═══ RECORD EXTRACTS

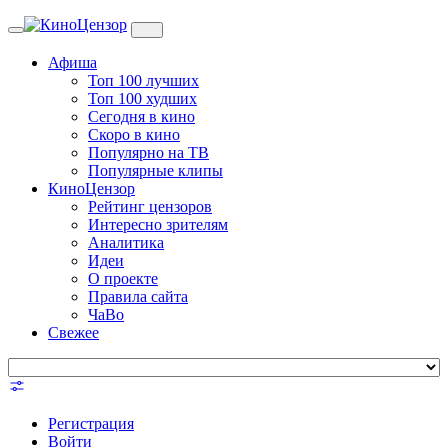
Toggle
navigation
Афиша
Топ 100 лучших
Топ 100 худших
Сегодня в кино
Скоро в кино
Популярно на ТВ
Популярные клипы
КиноЦензор
Рейтинг цензоров
Интересно зрителям
Аналитика
Идеи
О проекте
Правила сайта
ЧаВо
Свежее
Регистрация
Войти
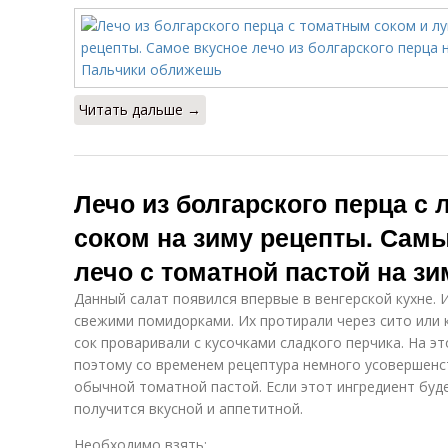
томатном соусе
Лечо с сладкого
Бархатное лечо
Читать дальше →
Перец в
Лечо из болгарского перца с
Острый перец
томатном пюре
то
соком на зиму рецепты. Сам
лечо с томатной пастой на зи
Перцы в
Измельченные
Данный салат появился впервые в венгерской кухне. 
томатном соке
перцы
то
свежими помидорками. Их протирали через сито или 
сок проваривали с кусочками сладкого перчика. На э
поэтому со временем рецептура немного усовершенст
обычной томатной пастой. Если этот ингредиент буд
получится вкусной и аппетитной.
Необходимо взять:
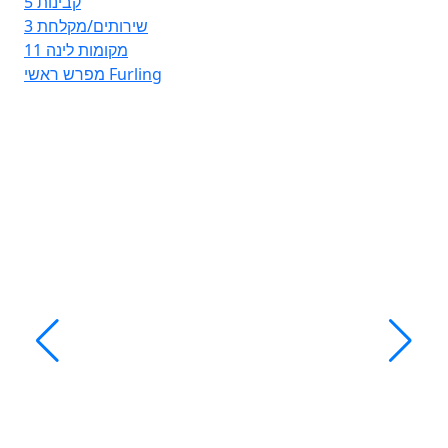
5
קבינות
3
שירותים/מקלחת
11
מקומות לינה
מפרש ראשי
Furling
Ma
Ba
4
ת
4
ת
9
ה
שי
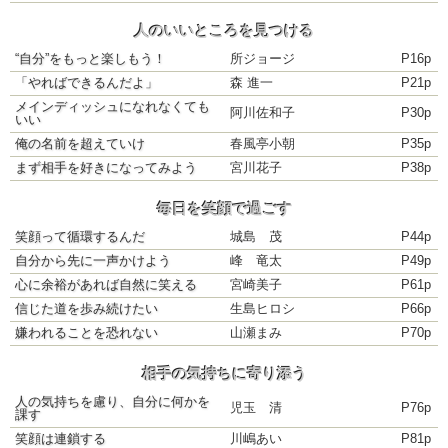
人のいいところを見つける
“自分”をもっと楽しもう！
所ジョージ
P16p
「やればできるんだよ」
森 進一
P21p
メインディッシュになれなくても
阿川佐和子
P30p
いい
俺の名前を超えていけ
春風亭小朝
P35p
まず相手を好きになってみよう
宮川花子
P38p
毎日を笑顔で過ごす
笑顔って循環するんだ
城島 茂
P44p
自分から先に一声かけよう
峰 竜太
P49p
心に余裕があれば自然に笑える
宮崎美子
P61p
信じた道を歩み続けたい
生島ヒロシ
P66p
嫌われることを恐れない
山瀬まみ
P70p
相手の気持ちに寄り添う
人の気持ちを慮り、自分に何かを
児玉 清
P76p
課す
笑顔は連鎖する
川嶋あい
P81p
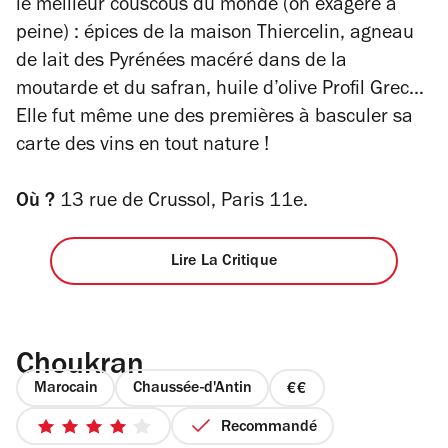
le meilleur couscous du monde (on exagère à
peine) : épices de la maison Thiercelin, agneau
de lait des Pyrénées macéré dans de la
moutarde et du safran, huile d’olive Profil Grec…
Elle fut même une des premières à basculer sa
carte des vins en tout nature !
Où ?
13 rue de Crussol, Paris 11e.
Lire La Critique
Choukran
Marocain
Chaussée-d'Antin
prix
2
Recommandé
4
sur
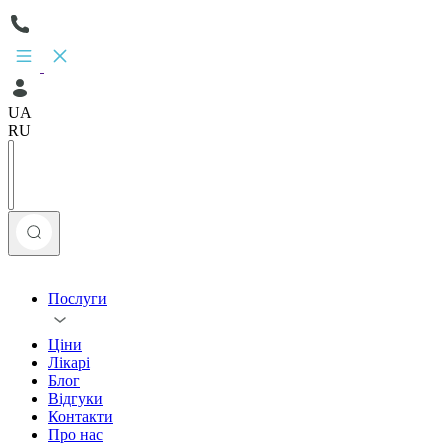
UA
RU
Послуги
Ціни
Лікарі
Блог
Відгуки
Контакти
Про нас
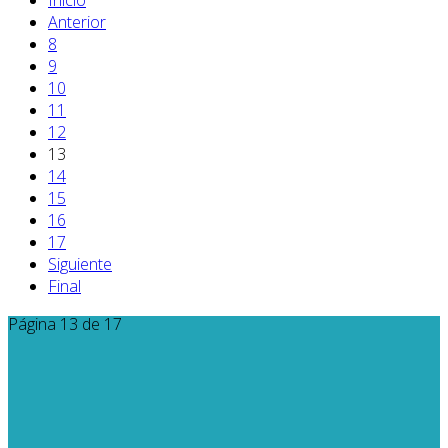
Inicio
Anterior
8
9
10
11
12
13
14
15
16
17
Siguiente
Final
Página 13 de 17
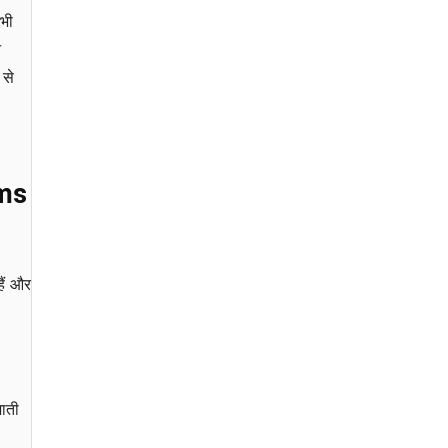
तभी
े
 से
oms
हैं और
जाती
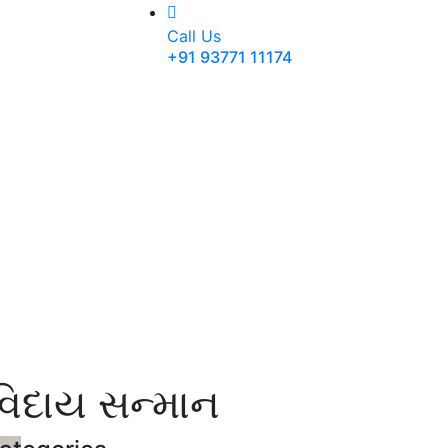
Call Us
+91 93771 11174
 વિદાય સન્માન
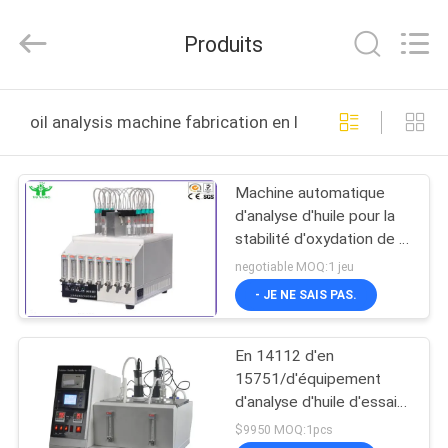
DONGGUAN
YUYANG
INSTRUMENT
Produits
CO.,
LTD.
All
Rights
MAISON
Reserved.
oil analysis machine fabrication en ligne
PRODUITS
Machine automatique
d'analyse d'huile pour la
VR
stabilité d'oxydation de la
SHOW
RENOMMÉE d'esters
negotiable MOQ:1 jeu
méthyliques d'acide gras
- JE NE SAIS PAS.
AU
En 14112 d'en
SUJET
15751/d'équipement
DE
d'analyse d'huile d'essai
de stabilité d'oxydation
NOUS
$9950 MOQ:1pcs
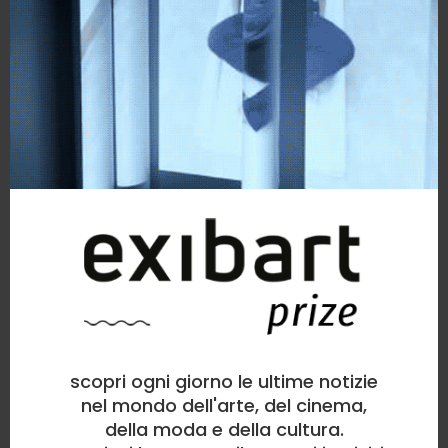
scopri ogni giorno le ultime notizie
nel mondo dell'arte, del cinema,
della moda e della cultura.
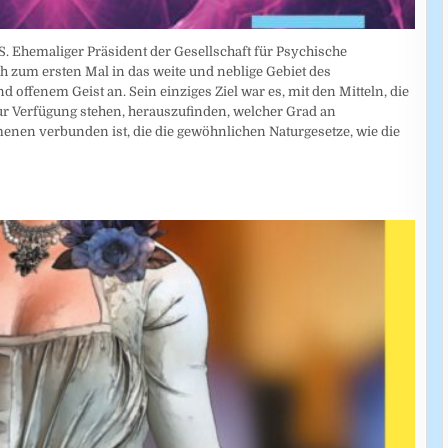
. Ehemaliger Präsident der Gesellschaft für Psychische
ch zum ersten Mal in das weite und neblige Gebiet des
 offenem Geist an. Sein einziges Ziel war es, mit den Mitteln, die
 Verfügung stehen, herauszufinden, welcher Grad an
enen verbunden ist, die die gewöhnlichen Naturgesetze, wie die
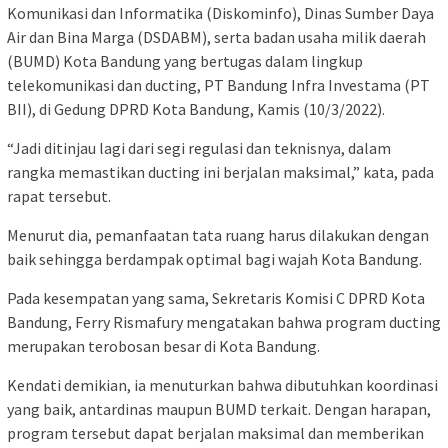
Komunikasi dan Informatika (Diskominfo), Dinas Sumber Daya
Air dan Bina Marga (DSDABM), serta badan usaha milik daerah
(BUMD) Kota Bandung yang bertugas dalam lingkup
telekomunikasi dan ducting, PT Bandung Infra Investama (PT
BII), di Gedung DPRD Kota Bandung, Kamis (10/3/2022).
“Jadi ditinjau lagi dari segi regulasi dan teknisnya, dalam
rangka memastikan ducting ini berjalan maksimal,” kata, pada
rapat tersebut.
Menurut dia, pemanfaatan tata ruang harus dilakukan dengan
baik sehingga berdampak optimal bagi wajah Kota Bandung.
Pada kesempatan yang sama, Sekretaris Komisi C DPRD Kota
Bandung, Ferry Rismafury mengatakan bahwa program ducting
merupakan terobosan besar di Kota Bandung.
Kendati demikian, ia menuturkan bahwa dibutuhkan koordinasi
yang baik, antardinas maupun BUMD terkait. Dengan harapan,
program tersebut dapat berjalan maksimal dan memberikan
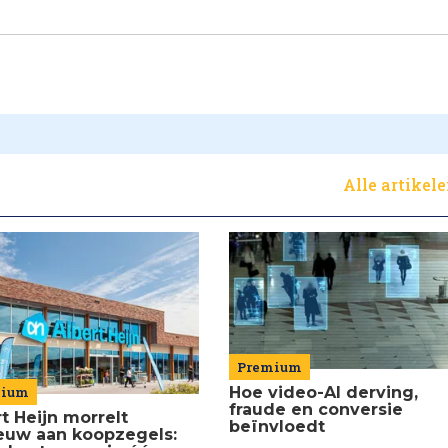
Alle artikel
Premium
mium
Hoe video-AI derving,
fraude en conversie
t Heijn morrelt
beïnvloedt
euw aan koopzegels:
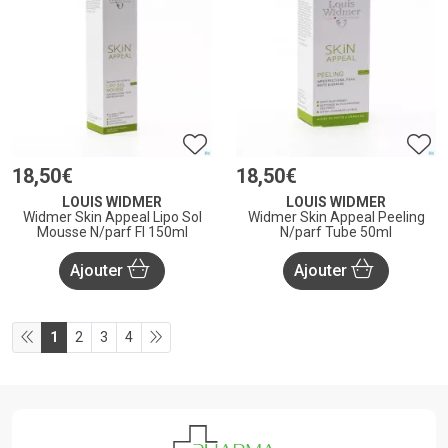
18
,
50
€
18
,
50
€
LOUIS WIDMER
LOUIS WIDMER
Widmer Skin Appeal Lipo Sol
Widmer Skin Appeal Peeling
Mousse N/parf Fl 150ml
N/parf Tube 50ml
Ajouter
Ajouter
1
2
3
4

══════

Go through the entries and copy every line with "пастой".

лечо с томатной пастой на зи
обычной томатной пастой. Если этот ингредиент буд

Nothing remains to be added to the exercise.